Whitepaper

Pyth addresses the challenge of providing timely, high-quality financial market data on-chain by incentivizing first-party sources and aggregating their prices into robust feeds. Its pull-based cross-chain architecture significantly reduces costs by letting consumers pay only when they need an update, and frequent batching via Pythnet supports low-latency delivery at scale. However, a major concern is the unclear token utility for PYTH, since fees are paid in target-chain tokens and there is no direct mechanism driving demand for the native asset.

PYTH is the governance and incentive token of the Pyth oracle network with a fixed 10B supply.

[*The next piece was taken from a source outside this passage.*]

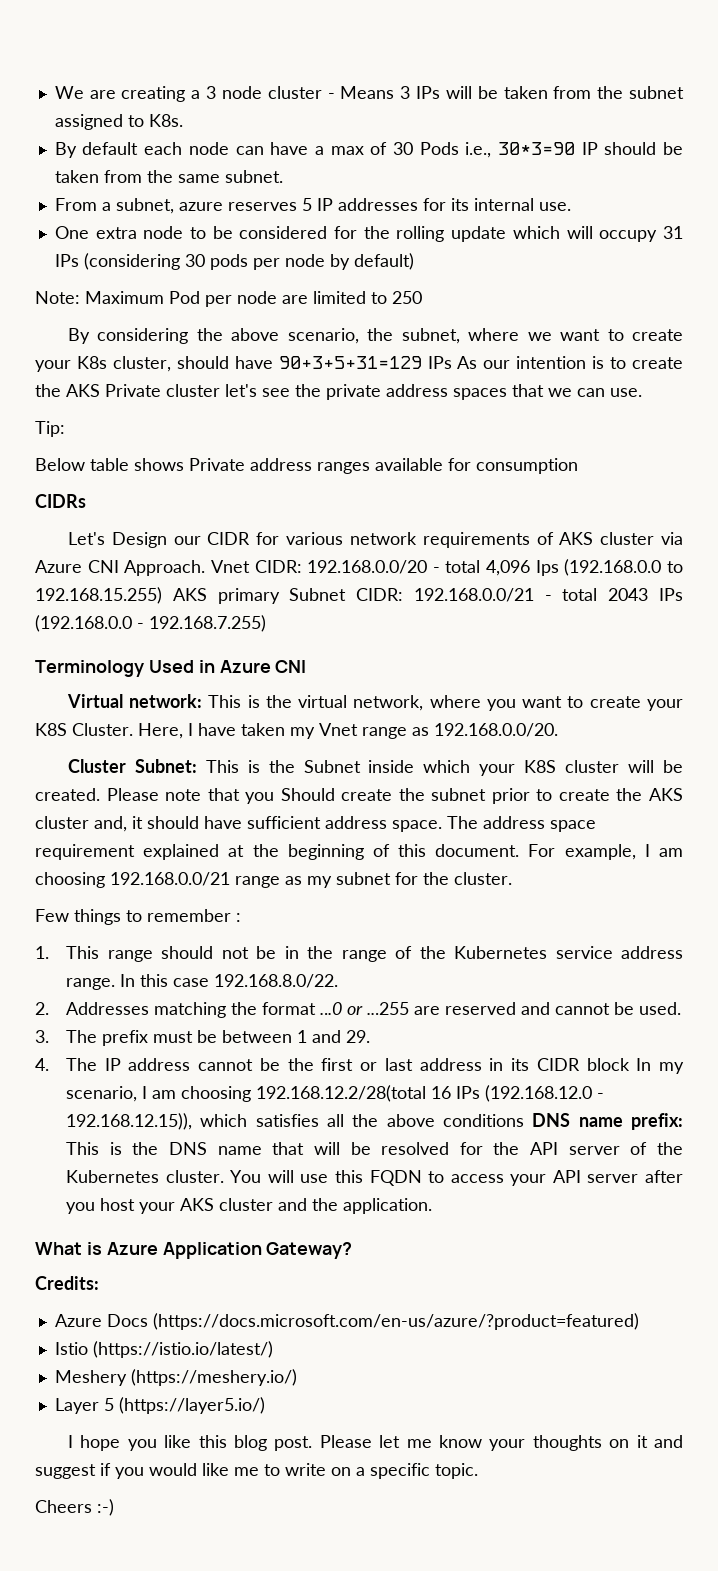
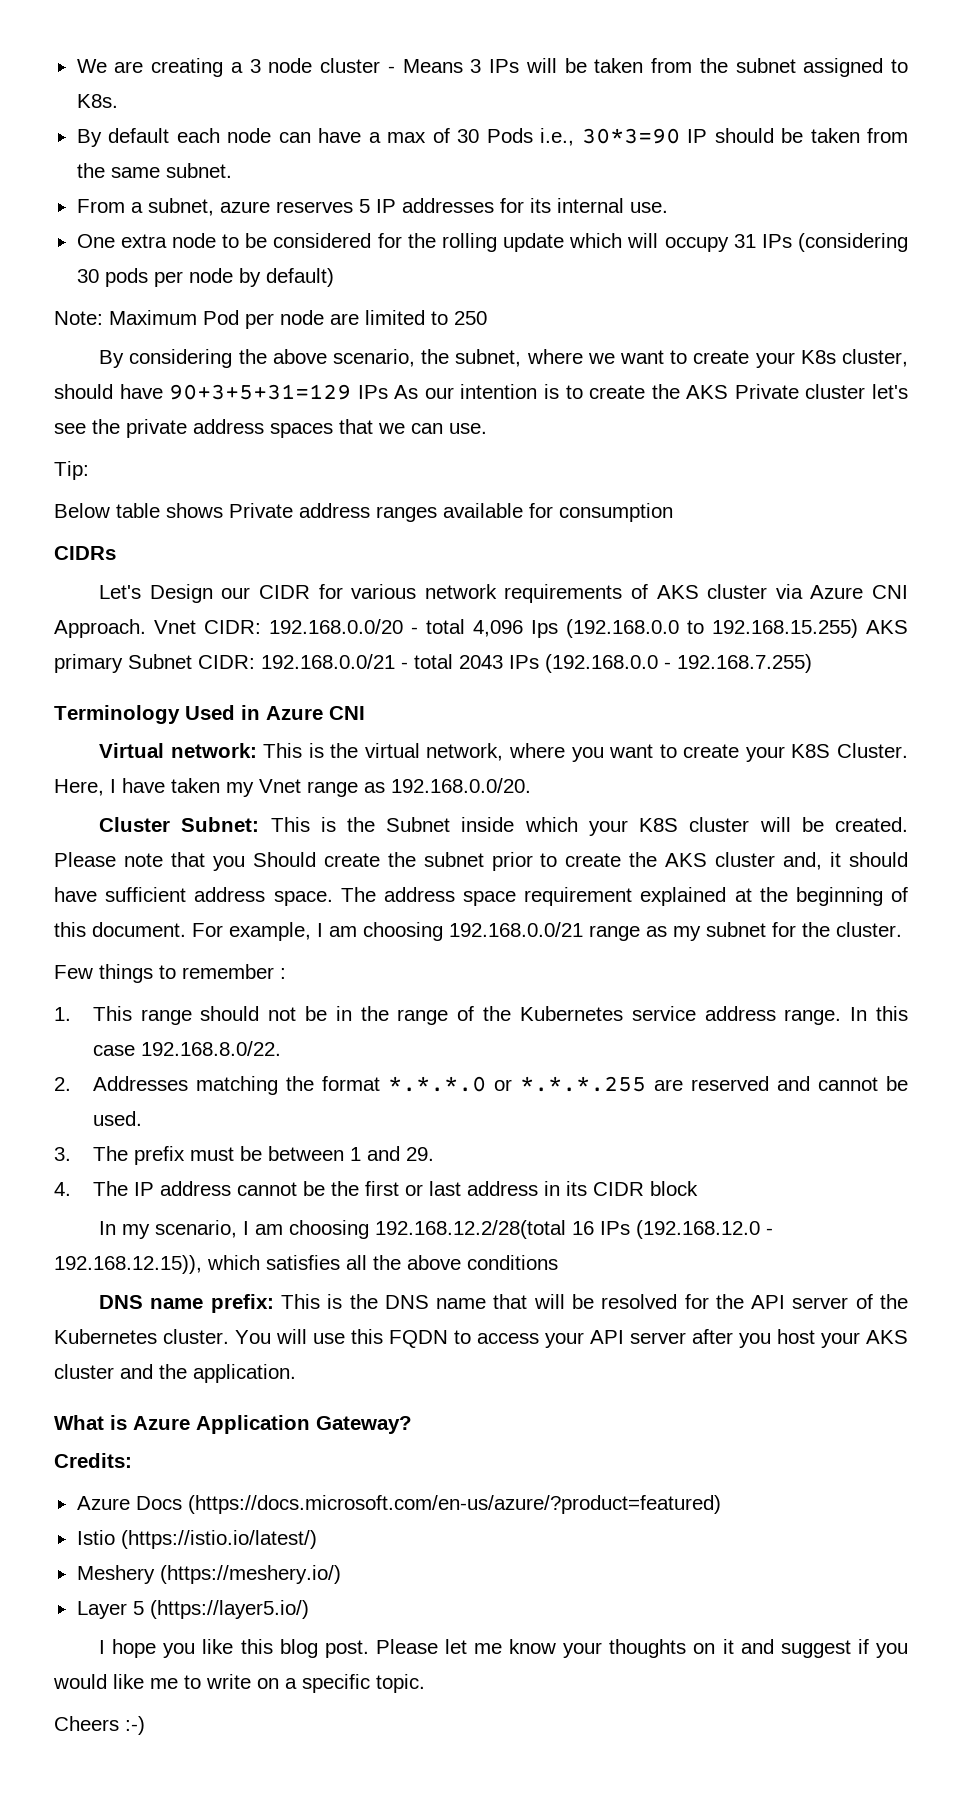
[319,1002,409,1015] ...0 or ...255 -> [387,1076,646,1092] *.*.*.0 or *.*.*.255
(630, 1064) none -> (698, 1188) //
(524, 1120) none -> (558, 1262) //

Tokenomics emphasize ecosystem growth (52%) and publisher rewards (22%), while fees for price updates are paid in native chain tokens rather than in PYTH. There is no specified staking, fee share, buyback, or burn—making current PYTH utility primarily governance-oriented with limited direct value capture. Distribution started with 15% unlocked at launch and four major unlock cliffs for the remaining 85% at 6/18/30/42 months. Two cliffs (6 and 18 months) have already occurred, placing circulating supply near 57.5% and aligning with observed data. Two large unlocks remain in May 2026 and May 2027 (each ~21.25% of total supply). On-chain concentration among top wallets is high, which, combined with the remaining cliffs, represents material future sell-pressure risk. Valuation-wise, FDV/MC ~1.74 suggests moderate remaining dilution; however, the absence of explicit value capture likely warrants a conservative stance relative to oracle peers with stronger token-linked utility.